By anon253888 — On Mar 11, 2012

Somehow a site (I think it's called "sharkhunters" or some such) got my name and email address. Apparently, they harvest the names off of a member's emails. For example, someone lists about 20 "friends" on copy and they enroll every one of them. All of a sudden I'm getting their email which is pro World War II, and nazi Germany, among other things.

I tried to unsubscribe and they sent back an insulting note about not being good enough for the site, etc. I responded (a mistake) explaining that I had not signed on and just wanted off. This went back and forth until finally, they blurted out that when I sign or submit an answer to them I should have known that they would just re-register me every time. Then I respond and then they put me back on with really insulting messages.

I'm a bit ticked off at them so I'm reporting them. They apparently think it's cute to goad you into responding and then back you go onto their site with three or four stupid emails each day. It's mostly selling Cd's of interviews with nazis, etc. --G.R.D.

By anon205805 — On Aug 13, 2011

where can I file a complaint? My harasser is from the U.S. and I am from a third-world country.

By anon124992 — On Nov 08, 2010

Internet harassment must be taken seriously. i say this because my 14 year old daughter is going though this as we speak. This situation started at school, but now it has led to the internet.

i believe there should be stronger laws. In this world today, we need to stop situations like this. Teens today have it a lot worse than we were growing up. I also think parents should be more involved and watch what their child is doing on the computer, because someday their child my be the one who is being bullied. --vic66

By anon124106 — On Nov 04, 2010

ronburg44: I understand where you are coming from, but in this day and age where anyone can be arrested or sued for defending themselves, these laws are necessary. It is unfortunate that we need to keep coming up with new laws for what seems to be menial issues. But, if you look at how screwed up people are today, I can't help but wonder why these laws were not in effect many many years ago.
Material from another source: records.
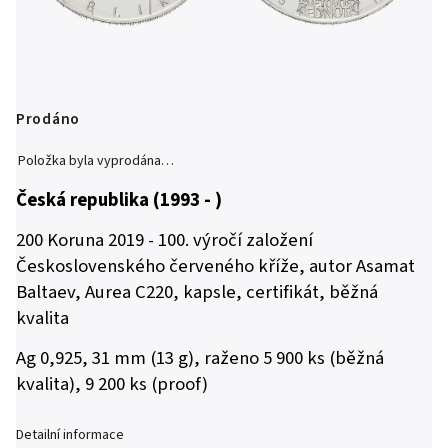
Prodáno
Položka byla vyprodána…
Česká republika (1993 - )
200 Koruna 2019 - 100. výročí založení
Československého červeného kříže, autor Asamat
Baltaev, Aurea C220, kapsle, certifikát, běžná
kvalita
Ag 0,925, 31 mm (13 g), raženo 5 900 ks (běžná
kvalita), 9 200 ks (proof)
Detailní informace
By ronburg44 — On Oct 20, 2010

I personally think the Internet bullying and harassment is not that big of a deal. People who are susceptible to bullying are going to be susceptible to weather on the Internet or at school. Simply put, these people are we a need to learn how to be strong and stand up to other individuals that are harassing them. We don't need to enact more laws to deal with common social problems such as this. We as society simply need to recognize when people are having to heart of an issue with another person's income to that person's side.
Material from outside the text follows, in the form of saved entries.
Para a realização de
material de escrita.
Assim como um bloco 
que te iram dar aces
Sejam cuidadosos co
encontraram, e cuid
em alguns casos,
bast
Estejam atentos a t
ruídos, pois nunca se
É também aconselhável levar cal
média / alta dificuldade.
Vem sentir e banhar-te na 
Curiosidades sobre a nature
Adding more laws to our ordering complicated ecosystem and tighten up more of our courts with complicated harassment suits that are hard for judges to decide and difficult for juries to comprehend just means more bureaucracy and more inefficiency in our nation's justice system.
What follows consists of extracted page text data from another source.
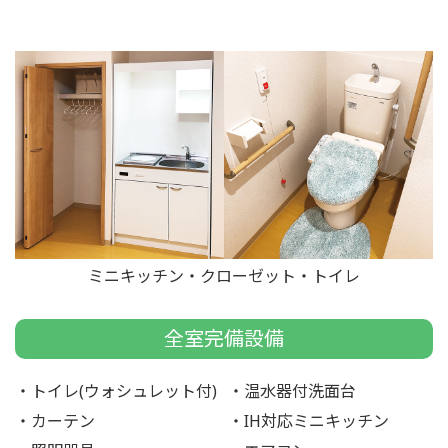
ミニキッチン・クローゼット・トイレ
全室完備設備
トイレ(ウォシュレット付)
温水器付洗面台
カーテン
IH対応ミニキッチン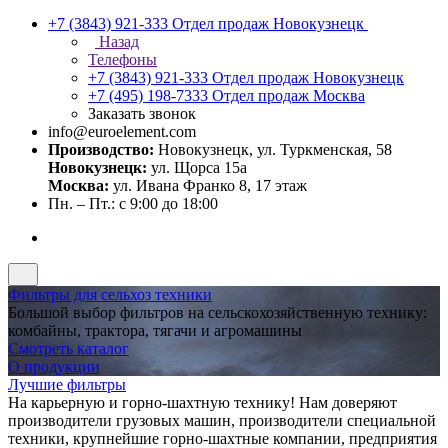
+7 (3843) 921-333
Отдел продаж Новокузнецк
Назад
Телефоны
+7 (3843) 921-333
Отдел продаж Новокузнецк
+7 (495) 198-7333
Отдел продаж Москва
Заказать звонок
info@euroelement.com
Производство:
Новокузнецк, ул. Туркменская, 58
Новокузнецк:
ул. Щорса 15а
Москва:
ул. Ивана Франко 8, 17 этаж
Пн. – Пт.: с 9:00 до 18:00
Фильтры для сельхоз техники
Большой выбор фильтров на сельскохозяйственную технику:
комбайны, трактора, тягачи и агромашины
Смотреть каталог
О продукции
Лучшие фильтры
На карьерную и горно-шахтную технику! Нам доверяют
производители грузовых машин, производители специальной
техники, крупнейшие горно-шахтные компании, предприятия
By jeancastle00 — On Oct 20, 2010

Internet harassment has simply gotten out of hand today in this age. What used to be some harmless commenting on bulletin boards has now become full-fledged bullying on social networking sites. The epidemic of suicides is now resulted from this intimidation have both school and now infiltrating the personalized home of individuals and students has become a massive problem the way we deal with Internet harassment.

These problems are not to go away without intervention and we need to strengthen our Internet draft laws to ensure that people are saved from bullying. There needs to be strong laws on the books that prosecutors are able to bring justice to the victims of harassment. Just because something is on the Internet doesn't mean that it's not real as a lot of times the bullying spreads from one to the other.